- Directed by: Aeyliya Husain Amie Williams
- Written by: Aeyliya Husain
- Produced by: Rea Apostolides Ruth Ann Harnisch Nadine Pequeneza Charlotte Uzu
- Starring: Homaira Ayubi Zefnoon Safai Nargis Nehan Nilofar Moradi
- Cinematography: Mrinal Desai Ramzi Maroof
- Edited by: Jordan Kawai
- Music by: Thibault Quillet
- Production companies: Hitplay Productions Les Films d'Ici Canadian Broadcasting Corporation
- Distributed by: Game Theory Films
- Release date: March 12, 2024 (FIFDH);
- Running time: 75 minutes
- Countries: Canada France
- Languages: English Dari Pashtu

= An Unfinished Journey (film) =

2024 Canadian documentary film

An Unfinished Journey is a 2024 Canadian-French documentary film, directed by Aeyliya Husain and Amie Williams. The film centres on four women from Afghanistan — former politicians Homaira Ayubi, Zefnoon Safai and Nargis Nehan, and journalist Nilofar Moradi — who have resettled in Canada as refugees but continue to advocate for the protection of women's rights in Afghanistan.

==Distribution==
The film premiered in March 2024 at the International Film Festival and Forum on Human Rights, and had its Canadian premiere at the 2024 Hot Docs Canadian International Documentary Festival.

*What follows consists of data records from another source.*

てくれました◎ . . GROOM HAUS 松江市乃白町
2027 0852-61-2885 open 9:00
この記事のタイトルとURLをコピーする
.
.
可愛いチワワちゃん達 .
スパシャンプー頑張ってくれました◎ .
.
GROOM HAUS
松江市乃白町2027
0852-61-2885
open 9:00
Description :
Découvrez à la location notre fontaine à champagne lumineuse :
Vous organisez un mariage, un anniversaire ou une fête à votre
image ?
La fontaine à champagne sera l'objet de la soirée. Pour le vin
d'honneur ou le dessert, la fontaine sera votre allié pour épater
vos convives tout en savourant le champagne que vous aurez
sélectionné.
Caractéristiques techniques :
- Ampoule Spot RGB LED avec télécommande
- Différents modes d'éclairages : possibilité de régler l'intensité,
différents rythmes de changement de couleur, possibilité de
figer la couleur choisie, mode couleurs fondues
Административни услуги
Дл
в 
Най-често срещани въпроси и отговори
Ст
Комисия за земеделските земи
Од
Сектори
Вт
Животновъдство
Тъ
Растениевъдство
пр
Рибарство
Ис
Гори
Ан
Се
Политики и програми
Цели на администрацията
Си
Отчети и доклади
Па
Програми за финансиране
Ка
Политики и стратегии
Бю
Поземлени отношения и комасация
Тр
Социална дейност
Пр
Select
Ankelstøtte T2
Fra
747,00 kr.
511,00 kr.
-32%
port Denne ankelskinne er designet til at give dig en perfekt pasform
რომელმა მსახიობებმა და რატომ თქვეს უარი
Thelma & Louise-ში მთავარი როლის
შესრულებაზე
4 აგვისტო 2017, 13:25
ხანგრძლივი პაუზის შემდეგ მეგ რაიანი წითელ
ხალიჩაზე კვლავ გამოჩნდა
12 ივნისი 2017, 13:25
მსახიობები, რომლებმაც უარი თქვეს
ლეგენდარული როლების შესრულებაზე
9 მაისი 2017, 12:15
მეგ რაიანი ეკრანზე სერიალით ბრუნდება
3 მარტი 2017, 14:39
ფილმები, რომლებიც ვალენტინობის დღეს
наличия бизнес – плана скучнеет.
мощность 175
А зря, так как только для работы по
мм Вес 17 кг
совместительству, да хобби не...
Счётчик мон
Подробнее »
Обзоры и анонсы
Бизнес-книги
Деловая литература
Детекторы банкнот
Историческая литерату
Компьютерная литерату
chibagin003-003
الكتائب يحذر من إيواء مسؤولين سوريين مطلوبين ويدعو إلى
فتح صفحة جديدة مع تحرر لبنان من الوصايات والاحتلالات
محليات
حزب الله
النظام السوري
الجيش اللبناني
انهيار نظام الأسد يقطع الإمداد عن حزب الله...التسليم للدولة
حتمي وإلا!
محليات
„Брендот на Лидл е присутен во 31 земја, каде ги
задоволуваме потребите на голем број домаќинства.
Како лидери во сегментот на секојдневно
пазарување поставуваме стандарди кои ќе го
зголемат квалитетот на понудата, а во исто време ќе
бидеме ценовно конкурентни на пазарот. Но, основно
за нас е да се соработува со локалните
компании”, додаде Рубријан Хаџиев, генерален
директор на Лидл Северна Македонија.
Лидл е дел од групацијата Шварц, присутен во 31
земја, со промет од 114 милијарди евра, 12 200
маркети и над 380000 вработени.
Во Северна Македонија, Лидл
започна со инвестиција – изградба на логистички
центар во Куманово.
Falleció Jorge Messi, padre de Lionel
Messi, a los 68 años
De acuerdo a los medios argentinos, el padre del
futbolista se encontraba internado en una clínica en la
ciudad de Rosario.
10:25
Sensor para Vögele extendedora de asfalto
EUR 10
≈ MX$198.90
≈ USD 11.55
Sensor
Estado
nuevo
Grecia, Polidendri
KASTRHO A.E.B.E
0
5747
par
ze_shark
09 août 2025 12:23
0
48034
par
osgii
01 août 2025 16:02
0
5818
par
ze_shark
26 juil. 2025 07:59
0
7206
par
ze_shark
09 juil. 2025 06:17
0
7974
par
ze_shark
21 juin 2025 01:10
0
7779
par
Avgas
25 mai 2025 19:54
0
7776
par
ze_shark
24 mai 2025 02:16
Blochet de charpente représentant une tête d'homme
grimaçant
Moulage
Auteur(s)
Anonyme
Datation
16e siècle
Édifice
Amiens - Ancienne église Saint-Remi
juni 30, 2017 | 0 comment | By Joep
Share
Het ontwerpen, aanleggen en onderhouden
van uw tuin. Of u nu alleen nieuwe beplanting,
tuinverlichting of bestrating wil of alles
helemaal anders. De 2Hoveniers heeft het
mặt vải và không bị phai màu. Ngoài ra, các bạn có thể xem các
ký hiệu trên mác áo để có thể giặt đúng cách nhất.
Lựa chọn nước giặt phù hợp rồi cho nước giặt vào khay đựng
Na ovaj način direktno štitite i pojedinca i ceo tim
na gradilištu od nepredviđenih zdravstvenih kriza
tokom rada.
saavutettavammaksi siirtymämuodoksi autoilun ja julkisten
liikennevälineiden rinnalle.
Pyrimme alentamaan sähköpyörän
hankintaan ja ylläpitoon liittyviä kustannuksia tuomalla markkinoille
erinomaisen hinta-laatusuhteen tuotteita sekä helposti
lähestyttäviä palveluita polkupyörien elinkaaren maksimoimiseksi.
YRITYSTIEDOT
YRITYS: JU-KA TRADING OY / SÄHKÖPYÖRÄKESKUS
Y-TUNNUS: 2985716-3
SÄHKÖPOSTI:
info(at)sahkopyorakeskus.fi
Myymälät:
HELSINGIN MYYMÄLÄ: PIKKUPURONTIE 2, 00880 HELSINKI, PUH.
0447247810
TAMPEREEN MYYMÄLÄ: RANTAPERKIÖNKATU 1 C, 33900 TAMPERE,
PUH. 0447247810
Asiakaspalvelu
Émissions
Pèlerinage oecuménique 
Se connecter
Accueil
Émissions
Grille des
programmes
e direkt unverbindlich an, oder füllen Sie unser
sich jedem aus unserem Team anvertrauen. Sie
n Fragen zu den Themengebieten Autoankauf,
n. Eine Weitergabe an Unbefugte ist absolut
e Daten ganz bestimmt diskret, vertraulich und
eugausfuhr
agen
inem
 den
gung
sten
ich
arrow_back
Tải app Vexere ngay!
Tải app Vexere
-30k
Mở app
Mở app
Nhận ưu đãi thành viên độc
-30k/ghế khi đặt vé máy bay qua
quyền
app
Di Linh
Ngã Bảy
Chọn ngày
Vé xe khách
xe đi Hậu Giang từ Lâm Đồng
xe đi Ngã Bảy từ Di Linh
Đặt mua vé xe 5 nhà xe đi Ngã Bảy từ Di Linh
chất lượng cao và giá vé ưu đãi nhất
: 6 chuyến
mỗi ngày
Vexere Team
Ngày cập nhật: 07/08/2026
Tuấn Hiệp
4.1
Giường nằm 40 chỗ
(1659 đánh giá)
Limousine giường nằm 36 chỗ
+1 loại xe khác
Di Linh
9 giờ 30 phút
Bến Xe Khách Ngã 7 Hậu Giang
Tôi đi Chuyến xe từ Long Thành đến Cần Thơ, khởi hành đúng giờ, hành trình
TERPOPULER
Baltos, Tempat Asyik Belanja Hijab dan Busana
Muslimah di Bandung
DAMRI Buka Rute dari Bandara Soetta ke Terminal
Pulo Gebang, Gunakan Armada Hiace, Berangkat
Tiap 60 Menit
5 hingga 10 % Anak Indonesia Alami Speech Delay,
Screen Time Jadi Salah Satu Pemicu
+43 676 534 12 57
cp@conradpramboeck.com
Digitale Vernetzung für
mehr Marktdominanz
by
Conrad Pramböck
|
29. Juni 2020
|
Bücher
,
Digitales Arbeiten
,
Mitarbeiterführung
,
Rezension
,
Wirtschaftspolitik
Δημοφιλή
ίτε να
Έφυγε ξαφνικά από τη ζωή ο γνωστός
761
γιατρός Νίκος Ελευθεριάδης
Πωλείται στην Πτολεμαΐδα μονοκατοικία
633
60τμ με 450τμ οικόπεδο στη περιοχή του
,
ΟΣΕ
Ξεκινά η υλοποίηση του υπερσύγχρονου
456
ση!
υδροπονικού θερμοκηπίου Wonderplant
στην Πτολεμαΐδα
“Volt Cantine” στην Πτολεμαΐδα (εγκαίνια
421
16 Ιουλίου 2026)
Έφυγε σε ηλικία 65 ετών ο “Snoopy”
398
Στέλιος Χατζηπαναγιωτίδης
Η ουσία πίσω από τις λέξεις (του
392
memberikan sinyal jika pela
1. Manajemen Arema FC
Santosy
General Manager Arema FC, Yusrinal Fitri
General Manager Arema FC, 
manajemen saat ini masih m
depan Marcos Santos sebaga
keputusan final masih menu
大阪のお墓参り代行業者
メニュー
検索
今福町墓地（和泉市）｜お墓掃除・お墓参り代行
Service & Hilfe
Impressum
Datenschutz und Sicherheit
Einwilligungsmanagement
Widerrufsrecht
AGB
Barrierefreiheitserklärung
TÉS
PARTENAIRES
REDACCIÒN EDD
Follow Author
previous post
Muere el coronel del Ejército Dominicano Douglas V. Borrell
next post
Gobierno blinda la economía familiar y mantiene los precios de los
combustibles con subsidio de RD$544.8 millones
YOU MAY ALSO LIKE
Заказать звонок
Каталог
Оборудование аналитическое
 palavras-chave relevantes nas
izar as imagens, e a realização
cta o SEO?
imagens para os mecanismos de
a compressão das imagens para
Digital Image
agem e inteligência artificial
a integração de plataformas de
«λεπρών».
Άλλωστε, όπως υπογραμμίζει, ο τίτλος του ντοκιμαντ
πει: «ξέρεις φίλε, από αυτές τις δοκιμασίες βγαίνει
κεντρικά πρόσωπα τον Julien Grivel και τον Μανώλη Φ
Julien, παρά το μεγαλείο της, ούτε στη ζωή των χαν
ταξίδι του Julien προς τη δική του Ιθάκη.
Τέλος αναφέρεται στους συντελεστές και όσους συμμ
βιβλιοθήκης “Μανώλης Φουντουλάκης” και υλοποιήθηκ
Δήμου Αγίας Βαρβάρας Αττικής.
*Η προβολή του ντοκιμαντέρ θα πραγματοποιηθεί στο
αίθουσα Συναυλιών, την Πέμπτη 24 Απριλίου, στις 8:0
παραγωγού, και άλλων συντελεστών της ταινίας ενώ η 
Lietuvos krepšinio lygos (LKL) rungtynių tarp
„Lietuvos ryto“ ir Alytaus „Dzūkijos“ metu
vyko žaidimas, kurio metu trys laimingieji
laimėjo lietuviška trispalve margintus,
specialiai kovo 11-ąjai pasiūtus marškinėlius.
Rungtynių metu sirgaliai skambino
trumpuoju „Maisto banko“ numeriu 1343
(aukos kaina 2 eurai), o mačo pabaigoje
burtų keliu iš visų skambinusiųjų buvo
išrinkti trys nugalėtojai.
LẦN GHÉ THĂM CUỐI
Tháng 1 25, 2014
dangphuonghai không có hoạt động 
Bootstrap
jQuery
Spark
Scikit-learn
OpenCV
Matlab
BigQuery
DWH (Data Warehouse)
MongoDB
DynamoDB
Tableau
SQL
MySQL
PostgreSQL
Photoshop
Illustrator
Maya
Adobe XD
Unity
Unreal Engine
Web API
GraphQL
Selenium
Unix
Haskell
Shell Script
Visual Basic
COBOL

It had limited commercial distribution in Canadian theatres in September 2024, and was broadcast by CBC Television on October 16 as an episode of The Passionate Eye.

==Awards==
It was a nominee for the DGC Allan King Award for Best Documentary Film at the 2024 Directors Guild of Canada awards, and was nominated for the Donald Brittain Award at the 13th Canadian Screen Awards in 2025.